It has been more than four decades since the last Men’s Rights Activists were routed by Misandrists during the Tit Offensive. Since then the feminist dystopia has ruthlessly victimized men, forcing them into poverty and making the wearing of the fedora a daring and subversive act.
But there is hope! There are still male heroes fighting the matriarchy and demanding their Man-given rights to be Men. One such hero is Emile Nelson, who today authored a treatise on what men deserve from the women they are forced to copulate with, since it’s still illegal for men to Go Their Own Way. Nelson boldly proclaims, in a section titled “Show Up Naked”, that
there are few things [worse] than a girl who is brave enough to take some control in a relationship. This means saying what you like, how you like it, when you like it, where you like it and not being afraid to be the initiator and get nasty-specific with your boy.
The modern woman, drunk on the theories of Lindy West and other radical feminists, has come to believe that it is her own desires that matter, rather than those of male columnists in shitty college newspapers. They are tragically mistaken, of course, and not only are ruining the happiness of their male slaves but are in fact acting contrary to their own interests.

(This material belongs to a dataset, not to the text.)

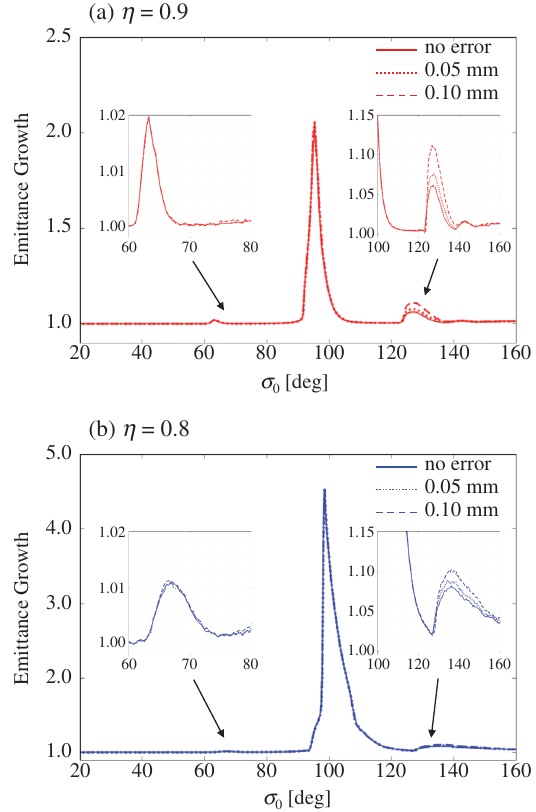
FIG. 4. W ARP simulation results in consideration of the rf-field property of the LPT. Nonlinear imperfection fields up to the sixth order have been introduced in these PIC simulations. The strengths of the nonlinear fields are determined by analyzing the weak rf-potential distortion caused by misalignments of the four quadrupole rods. The upper picture corresponds to the case where η ¼ 0 . 9 while the lower to the case where η ¼ 0 . 8 . In each picture, we have considered two different sizes of rms misalign- ments; namely, 0.05 mm (dotted line) and 0.1 mm (broken line). The result in Fig. 2 under the ideal linear focusing condition is replotted with solid line for reference. The average nonlinear multipole strengths relative to the quadrupole ’ s are listed in Table 1 of Ref. [40] and assumed in these simulations. The rf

Emile insists that in order for a woman to have any chance of not dying alone and unloved, “you need to be completely naked in each sense of the word every time you show up to play with your man.”
Thus “boobies” is the first of the “words that make men melt.” When Jason Collins, the NBA player who came out on Monday, was asked what makes him melt, he answered—without hesitation—“boobies”. Upon being threatened with sexual assault by Lena Dunham, Collins dissolved into his constituent elements.
The second key word identified by Emile Nelson is “beer.” Discussing beer, Nelson writes:
As much as guys like to see a lady squeal, it’s not always enough to go home thinking “yeaaa I bet she feels good” while armies of ninjas (infamously known as blue balls) slash up your downstairs business. I don’t mean to say that you should never ever let your man go home unfinished, but please, if you’re in a sexual relationship, don’t let his little friend’s satisfaction fall to the wayside on a regular basis.
This is a novel argument that, for men, sex with a women is an act of self-defense. When asked what his greatest fear is, Jason Collins answered, “the little ninjas in my balls, definitely.”
The third word that, when uttered, imbues men with the power to fight misandry is “Batman“:
Every single boy has [the same] dreams of [the same] freaky ways he wishes he could get it on and most of them are harmless and exciting. The problem is that far too often, these fantasies are disregarded because the act itself is “good enough.” I’m here to tell you that if you let him wear his Batman mask and talk in the Dark Knight’s voice as he explores your Batcave with his Batmobile, you will have given that man a memory to be cherished until the end of time.
Jason Collins confirmed in his Sports Illustrated interview that his favorite sexual roleplaying scenario is “anything involving Batman.”
Emile Nelson ends his manifesto with a final warning to any women whose misandry has not been fully eviscerated by his wise words:
Men are fairly simple creatures; take care of them and they’ll take care of you. Just remember, ladies, trashy has the word “trash” in it for a reason. Keep it classy until the door closes.
In other words, show up naked, but don’t, because that would mean you’re a slut.